▶ [Instructions to follow] Print the records exactly and in full, please; the pictures stay out.

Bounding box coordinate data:

○ ○ ○

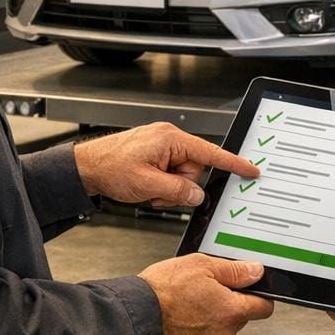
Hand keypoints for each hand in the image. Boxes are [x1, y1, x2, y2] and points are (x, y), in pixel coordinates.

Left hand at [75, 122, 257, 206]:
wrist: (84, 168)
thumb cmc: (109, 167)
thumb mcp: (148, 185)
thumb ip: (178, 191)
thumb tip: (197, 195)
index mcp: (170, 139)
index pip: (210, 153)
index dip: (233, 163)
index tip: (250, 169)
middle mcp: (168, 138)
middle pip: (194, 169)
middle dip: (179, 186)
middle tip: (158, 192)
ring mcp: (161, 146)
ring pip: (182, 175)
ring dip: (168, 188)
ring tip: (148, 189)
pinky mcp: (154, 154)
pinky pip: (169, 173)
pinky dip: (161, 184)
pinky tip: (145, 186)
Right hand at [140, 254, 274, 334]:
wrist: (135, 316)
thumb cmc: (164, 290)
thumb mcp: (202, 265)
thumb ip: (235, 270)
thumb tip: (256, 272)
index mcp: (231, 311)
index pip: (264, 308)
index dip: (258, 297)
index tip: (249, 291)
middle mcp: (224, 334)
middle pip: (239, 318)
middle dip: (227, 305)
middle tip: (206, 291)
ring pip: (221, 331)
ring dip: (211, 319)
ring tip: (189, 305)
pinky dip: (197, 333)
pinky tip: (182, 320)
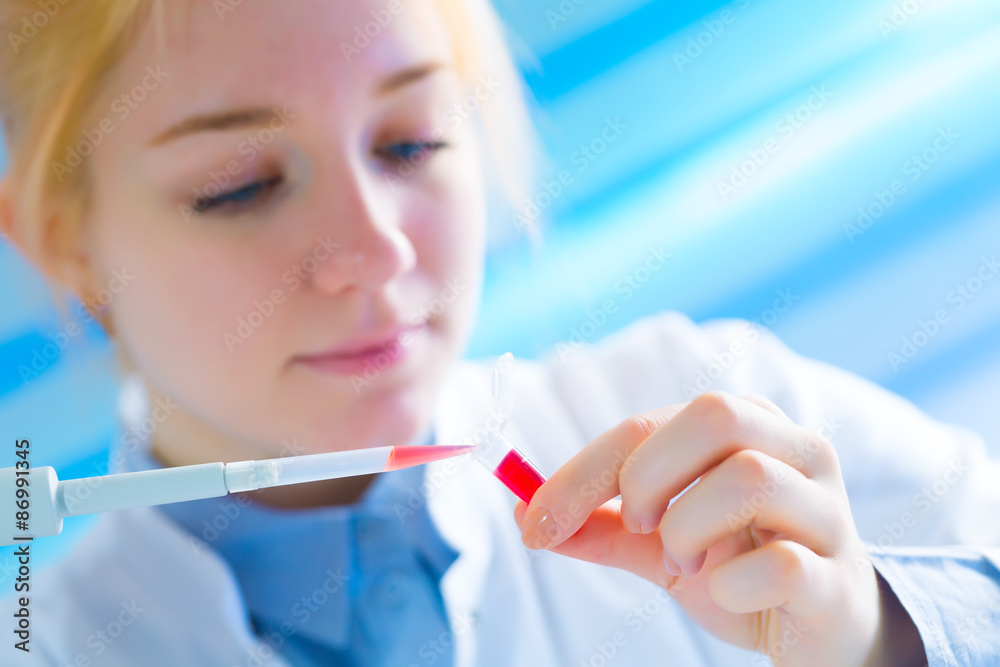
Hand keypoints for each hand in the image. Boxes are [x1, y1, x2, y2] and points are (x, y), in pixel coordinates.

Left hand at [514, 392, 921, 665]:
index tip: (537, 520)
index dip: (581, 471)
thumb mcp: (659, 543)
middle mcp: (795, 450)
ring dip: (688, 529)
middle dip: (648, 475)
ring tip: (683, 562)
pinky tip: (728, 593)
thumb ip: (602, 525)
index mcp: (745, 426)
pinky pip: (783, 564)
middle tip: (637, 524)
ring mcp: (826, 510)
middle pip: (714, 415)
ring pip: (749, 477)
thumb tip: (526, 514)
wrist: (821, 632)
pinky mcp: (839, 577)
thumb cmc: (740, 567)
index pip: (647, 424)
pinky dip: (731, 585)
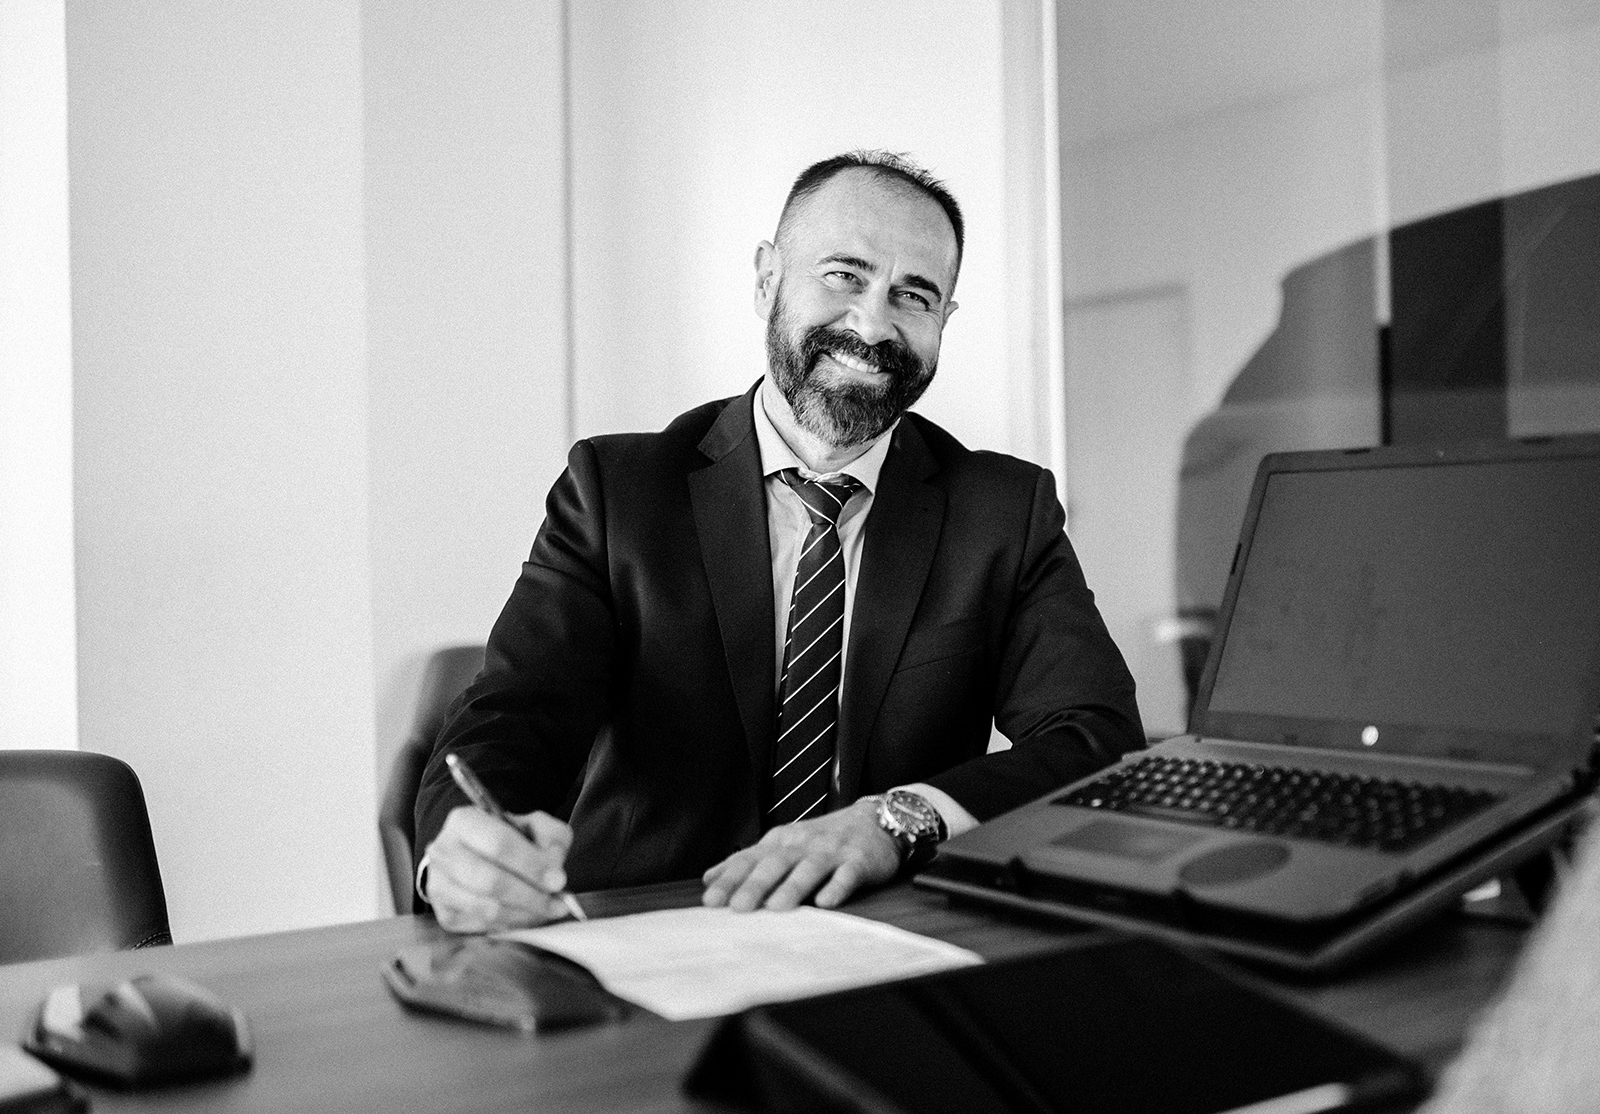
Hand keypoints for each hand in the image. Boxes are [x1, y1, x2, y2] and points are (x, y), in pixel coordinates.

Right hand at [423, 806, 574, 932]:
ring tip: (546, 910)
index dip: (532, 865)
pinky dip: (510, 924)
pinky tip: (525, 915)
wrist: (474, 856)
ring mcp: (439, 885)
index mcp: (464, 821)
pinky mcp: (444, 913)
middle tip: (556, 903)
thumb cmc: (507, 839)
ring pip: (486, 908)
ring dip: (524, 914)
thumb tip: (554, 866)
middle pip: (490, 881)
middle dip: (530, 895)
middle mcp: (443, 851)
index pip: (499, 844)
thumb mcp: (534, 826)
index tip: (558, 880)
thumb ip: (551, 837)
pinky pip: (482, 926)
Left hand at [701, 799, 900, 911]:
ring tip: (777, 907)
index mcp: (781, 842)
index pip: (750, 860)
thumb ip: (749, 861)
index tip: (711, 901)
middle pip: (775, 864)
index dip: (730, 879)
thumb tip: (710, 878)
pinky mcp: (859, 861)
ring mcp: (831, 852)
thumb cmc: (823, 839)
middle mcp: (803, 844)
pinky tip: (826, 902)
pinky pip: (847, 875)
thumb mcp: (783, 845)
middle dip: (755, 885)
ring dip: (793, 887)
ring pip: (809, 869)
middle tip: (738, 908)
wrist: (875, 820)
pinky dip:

○ ○ ○

▶ [Final answer]
Hand keypoints for each hand in the image. Boxes are [x1, y1, x2, y2] and points are (x, y), in pixel coordinates.

Left hand at [75, 122, 257, 206]:
wrist: (84, 168)
thumb cmc: (109, 167)
thumb mcp: (148, 185)
thumb ip: (178, 191)
thumb tip: (197, 195)
index mcp: (170, 139)
index pip: (210, 153)
index dip: (233, 163)
index tip: (250, 169)
middle mcp: (168, 138)
middle pip: (194, 169)
middle dip: (179, 186)
middle tip: (158, 192)
ring mcp: (161, 146)
ring pip: (182, 175)
ring dip: (168, 188)
ring tip: (148, 189)
pinky mcp: (154, 154)
pinky pip: (169, 173)
pinky dip: (161, 184)
pinky tip: (145, 186)
Right hand at [140, 254, 274, 334]:
wrist: (135, 316)
thumb cmc: (164, 290)
thumb mcp: (202, 265)
thumb ip: (235, 270)
thumb tip: (256, 272)
index mcp: (231, 311)
index pip: (264, 308)
index dip: (258, 297)
index tip: (249, 291)
middle mcp: (224, 334)
middle pip: (239, 318)
middle dip: (227, 305)
middle tip: (206, 291)
ring pip: (221, 331)
ring dip: (211, 319)
ring tip: (189, 305)
pinky dip: (197, 333)
pinky tip: (182, 320)
Hand keypoints for each hand in the image. Boxes are [x1, y1, x2, y2] and points are (x, y), in pixel coordinates.

Left hand at [514, 392, 921, 665]:
index tip: (537, 520)
index dip: (581, 471)
thumb mcp: (659, 543)
middle mcp: (795, 450)
ring dip: (688, 529)
middle dip: (648, 475)
ring tip: (683, 562)
pinky tip: (728, 593)
thumb ip: (602, 525)
index mcp: (745, 426)
pinky pip: (783, 564)
middle tip: (637, 524)
ring mcp: (826, 510)
middle pip: (714, 415)
ring pip: (749, 477)
thumb tip: (526, 514)
wrist: (821, 632)
pinky mcp: (839, 577)
thumb cmc: (740, 567)
index pip: (647, 424)
pinky dip: (731, 585)
Hand keypoints for each hand in the image. Boxes are [x1, y1, x2, y2] and points are (x, y), in pixel coordinates.

Right hand at [423, 806, 574, 932]:
ring tip: (546, 910)
index dip: (532, 865)
pinky dip: (510, 924)
pinky tip: (525, 915)
wrist: (474, 856)
ring mcp: (439, 885)
index mcp: (464, 821)
pinky mcp: (444, 913)
middle tip: (556, 903)
thumb cmc: (507, 839)
ring pip: (486, 908)
ring dip: (524, 914)
thumb tip: (554, 866)
middle pip: (490, 881)
middle dip: (530, 895)
middle mcp: (443, 851)
index pip: (499, 844)
thumb mcp: (534, 826)
index tip: (558, 880)
thumb ip: (551, 837)
pinky pip: (482, 926)
Left hand at [701, 799, 900, 911]:
ring tip: (777, 907)
index mcp: (781, 842)
index pip: (750, 860)
thumb ip: (749, 861)
index tip: (711, 901)
middle pip: (775, 864)
index dip: (730, 879)
thumb tip: (710, 878)
pinky mcp: (859, 861)
ring mcp: (831, 852)
thumb cmc: (823, 839)
middle mcp: (803, 844)
pinky tip: (826, 902)
pinky pip: (847, 875)
thumb mcp: (783, 845)
middle dip: (755, 885)
ring dip: (793, 887)
ring pip: (809, 869)
middle tip: (738, 908)
wrist: (875, 820)
pinky dip:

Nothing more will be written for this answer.